Formula 1 race director Michael Masi has defended the FIA’s disregard of Valtteri Bottas’ jump start in last weekend’s Hungarian Grand Prix after concerns the series may be too tolerant on penalties surrounding start procedures.
Bottas was seen having moved before the lights went out on the start gantry, admitting there was a confusion with the lights on his steering wheel that made the Finn momentarily edged forward having released the clutch.
The Mercedes driver did come to an abrupt halt immediately afterwards and subsequently fell to fifth by Turn 1 once the race did officially get underway.
“I was looking at the start lights, there were five lights on and just before the lights went off something either turned on or off – I believe it was the main page of the dash changing to a different colour or something, like a pretty bright colour,” said Bottas.
“I thought the lights went off. And anyway, I was kind of half-seeing the start lights because of the halo and the position I was in.”
However, the false start failed to launch an investigation by the stewards who deemed the start legal, adding Bottas’ start was disadvantaged compared to the rest of the field which compromised his race.
Ultimately, the lack of penalty has drawn criticism by teams and fans alike who admit the grey area surrounding the start procedures offers too much leeway for guilty drivers.
Each car is fitted with a transponder which measures the movement of the car but does not measure driver reaction time, highlighting a blurred distinction between what defines a jump start should a driver pre-empt when the lights go out.
Speaking after the race, Masi explained the FIA’s decision to ignore a penalty, alluding to Sebastian Vettel’s false start at Suzuka who, like Bottas, was also able to stop in his box before the official start.
“The means by which a false start is determined is clearly detailed in the sporting regulations and has been the same process for a number of years,” said Masi.
“The transponder that’s fitted to each car is the judgement mechanism and there is a sensor in the road in the track as well.
“And there is a tolerance within that that is the determining factor.
“So, there was nothing further to have a look at.
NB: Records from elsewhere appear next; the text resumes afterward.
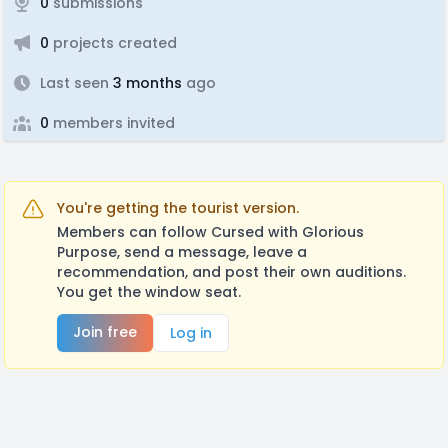
0
submissions
0
projects created
Last seen
3 months
ago
0
members invited
You're getting the tourist version.
Members can follow Cursed with Glorious
Purpose, send a message, leave a
recommendation, and post their own auditions.
You get the window seat.
Join free
Log in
We spoke to the timekeepers immediately and they reviewed all the data and that was the end of the matter.
“If there’s something that’s a minute jump start, or someone accelerates past the field down to Turn 1 before the lights have gone out, obviously it’s a very different penalty that will be imposed.”
Bottas went on to finish third in the Grand Prix, unable to catch Max Verstappen who was nursing worn tyres to the chequered flag.
Mercedes teammate Lewis Hamilton, meanwhile, claimed his eighth race victory at the Hungaroring and has claimed the lead of the world championship.
The next round of the 2020 F1 season is a Silverstone doubleheader with the first race set for August 3 NZT.